Extracted entries:
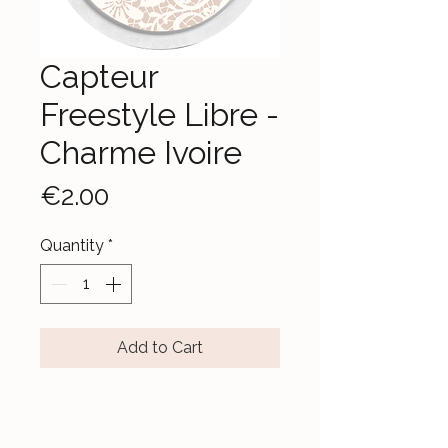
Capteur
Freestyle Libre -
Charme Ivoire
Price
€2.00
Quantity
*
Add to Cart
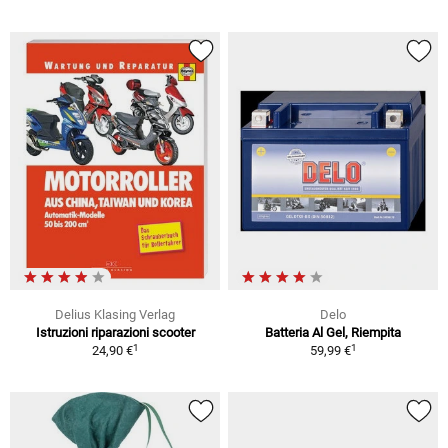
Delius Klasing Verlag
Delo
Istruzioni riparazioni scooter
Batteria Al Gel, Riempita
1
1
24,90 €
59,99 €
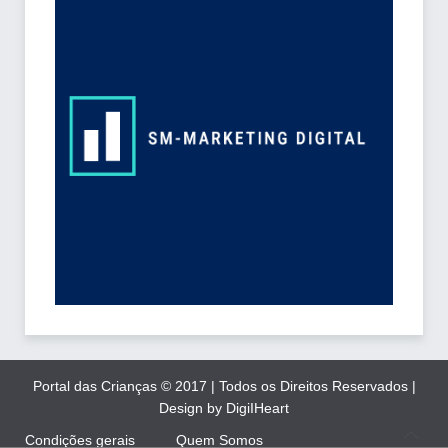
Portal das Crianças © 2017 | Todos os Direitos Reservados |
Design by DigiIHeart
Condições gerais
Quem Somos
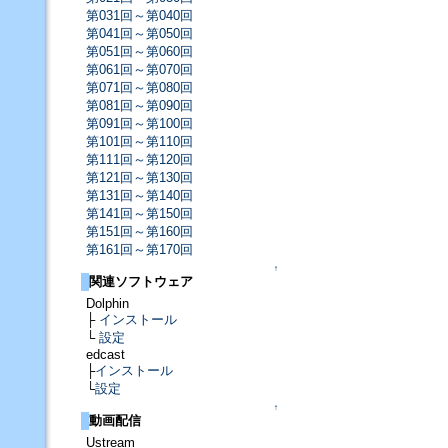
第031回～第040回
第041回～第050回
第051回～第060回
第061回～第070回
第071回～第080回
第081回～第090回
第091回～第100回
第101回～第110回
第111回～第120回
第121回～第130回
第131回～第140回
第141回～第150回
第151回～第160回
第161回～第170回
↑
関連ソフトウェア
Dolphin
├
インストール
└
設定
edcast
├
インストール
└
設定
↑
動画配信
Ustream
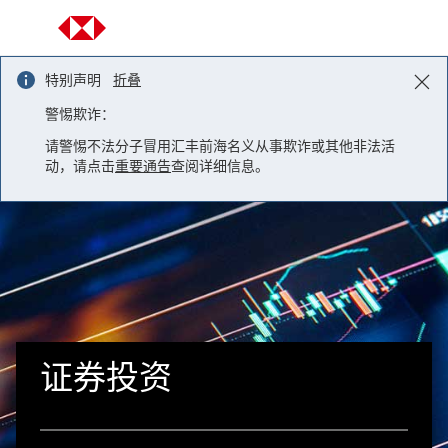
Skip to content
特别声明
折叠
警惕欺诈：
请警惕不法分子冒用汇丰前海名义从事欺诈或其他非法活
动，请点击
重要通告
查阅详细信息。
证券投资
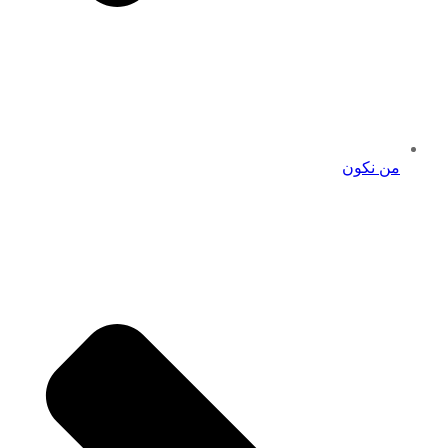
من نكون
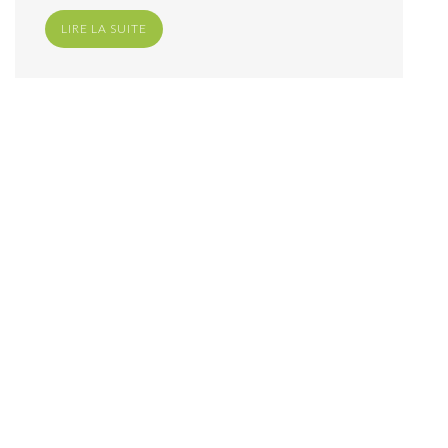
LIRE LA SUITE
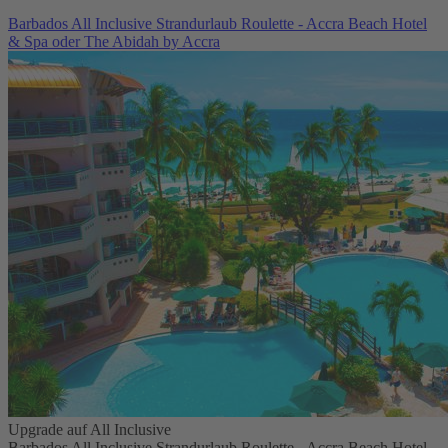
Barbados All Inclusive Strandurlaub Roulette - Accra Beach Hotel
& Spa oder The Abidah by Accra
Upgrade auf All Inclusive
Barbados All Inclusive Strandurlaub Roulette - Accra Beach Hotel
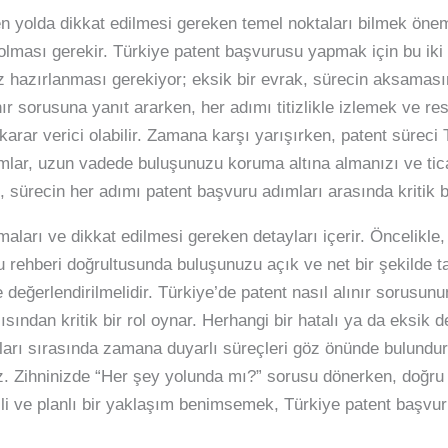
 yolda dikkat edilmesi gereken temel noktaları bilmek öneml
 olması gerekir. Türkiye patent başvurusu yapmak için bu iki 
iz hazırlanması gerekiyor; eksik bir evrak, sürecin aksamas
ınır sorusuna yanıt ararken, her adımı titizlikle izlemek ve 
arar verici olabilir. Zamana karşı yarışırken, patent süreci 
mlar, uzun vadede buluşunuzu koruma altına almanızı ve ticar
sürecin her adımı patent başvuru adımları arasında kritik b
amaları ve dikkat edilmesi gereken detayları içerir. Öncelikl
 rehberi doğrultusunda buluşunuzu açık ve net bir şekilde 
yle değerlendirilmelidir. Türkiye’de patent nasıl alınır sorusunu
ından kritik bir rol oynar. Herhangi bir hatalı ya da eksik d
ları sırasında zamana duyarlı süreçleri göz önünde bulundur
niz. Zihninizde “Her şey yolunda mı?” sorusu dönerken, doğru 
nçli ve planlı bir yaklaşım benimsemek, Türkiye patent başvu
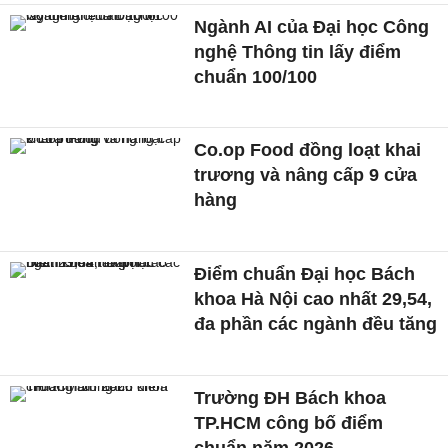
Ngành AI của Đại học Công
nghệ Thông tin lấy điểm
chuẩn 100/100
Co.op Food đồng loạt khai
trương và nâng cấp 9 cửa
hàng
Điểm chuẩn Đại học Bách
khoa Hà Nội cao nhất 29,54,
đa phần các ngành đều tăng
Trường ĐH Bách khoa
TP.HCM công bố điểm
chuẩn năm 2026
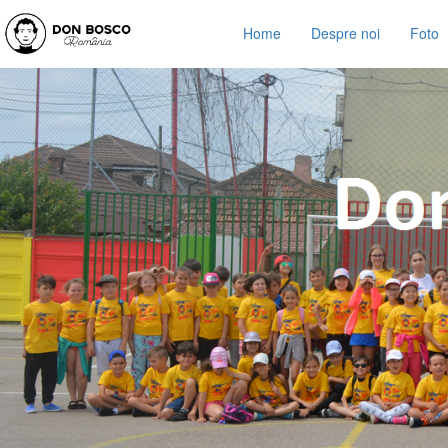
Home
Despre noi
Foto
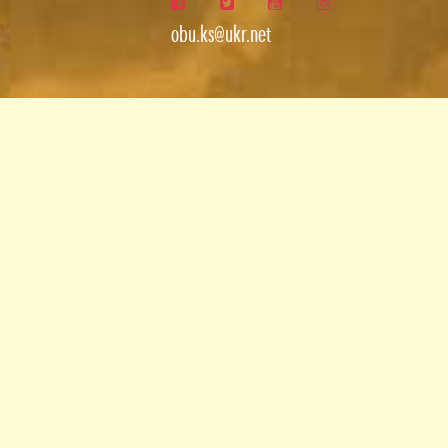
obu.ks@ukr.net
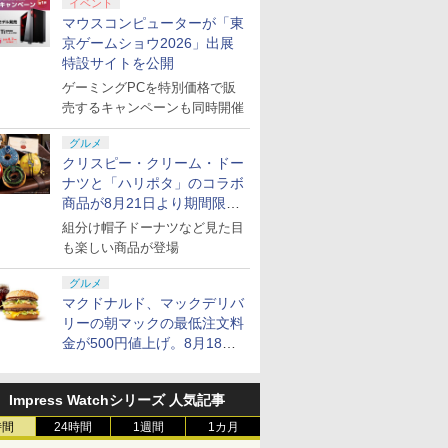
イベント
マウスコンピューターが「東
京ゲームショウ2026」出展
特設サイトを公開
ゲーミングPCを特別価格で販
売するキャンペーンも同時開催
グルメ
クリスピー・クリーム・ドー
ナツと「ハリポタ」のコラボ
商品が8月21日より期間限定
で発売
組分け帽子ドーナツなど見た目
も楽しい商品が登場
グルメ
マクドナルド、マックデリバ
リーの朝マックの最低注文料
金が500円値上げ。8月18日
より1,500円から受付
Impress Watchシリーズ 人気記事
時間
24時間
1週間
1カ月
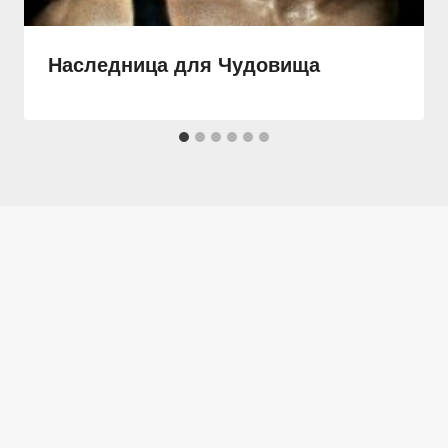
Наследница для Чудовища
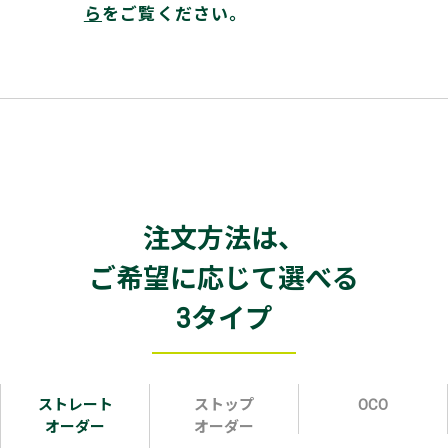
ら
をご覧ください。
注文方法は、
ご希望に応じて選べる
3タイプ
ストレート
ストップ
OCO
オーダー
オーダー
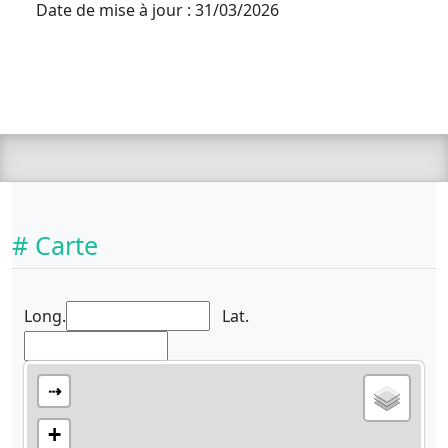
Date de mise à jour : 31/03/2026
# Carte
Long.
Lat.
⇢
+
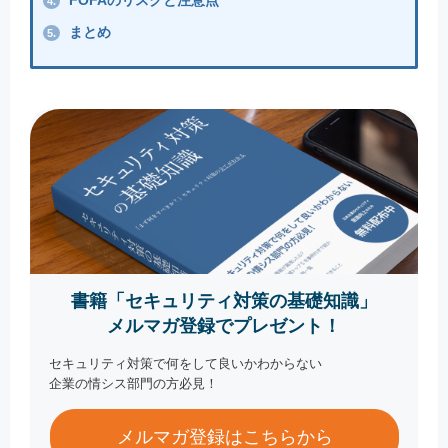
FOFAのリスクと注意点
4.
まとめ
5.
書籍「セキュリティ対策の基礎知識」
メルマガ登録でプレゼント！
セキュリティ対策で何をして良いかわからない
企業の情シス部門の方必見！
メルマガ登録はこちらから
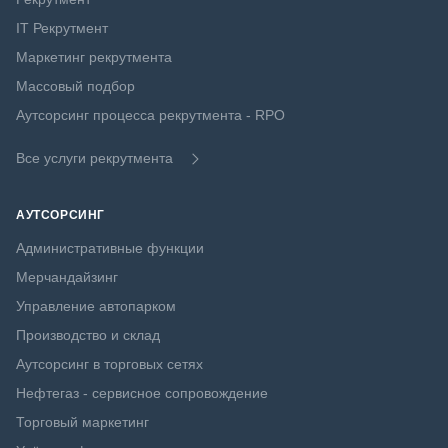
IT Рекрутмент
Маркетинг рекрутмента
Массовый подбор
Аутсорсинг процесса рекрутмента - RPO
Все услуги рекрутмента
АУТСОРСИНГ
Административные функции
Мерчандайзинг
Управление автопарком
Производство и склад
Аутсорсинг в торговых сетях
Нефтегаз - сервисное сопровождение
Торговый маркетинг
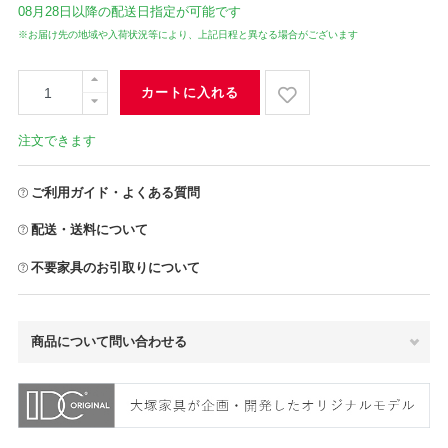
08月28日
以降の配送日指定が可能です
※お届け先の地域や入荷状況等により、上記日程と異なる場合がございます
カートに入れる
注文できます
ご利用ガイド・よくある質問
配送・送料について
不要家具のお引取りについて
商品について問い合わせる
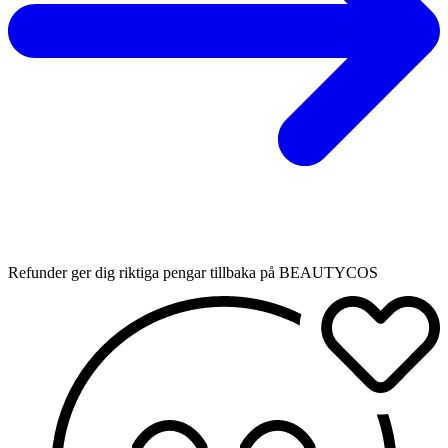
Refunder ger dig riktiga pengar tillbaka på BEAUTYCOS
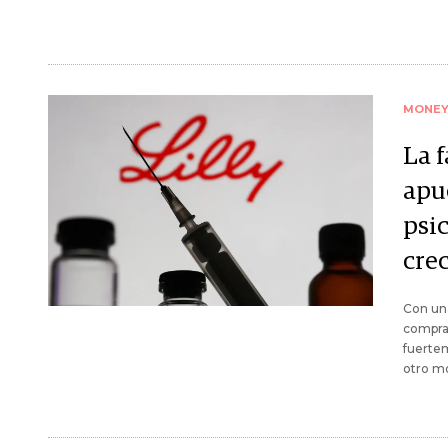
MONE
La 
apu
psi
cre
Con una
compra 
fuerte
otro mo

Problem statement: Every line of the listing above that contains "buluşunuzu" is to be copied.

Response for this exercise:
mlar, uzun vadede buluşunuzu koruma altına almanızı ve ticar
 rehberi doğrultusunda buluşunuzu açık ve net bir şekilde 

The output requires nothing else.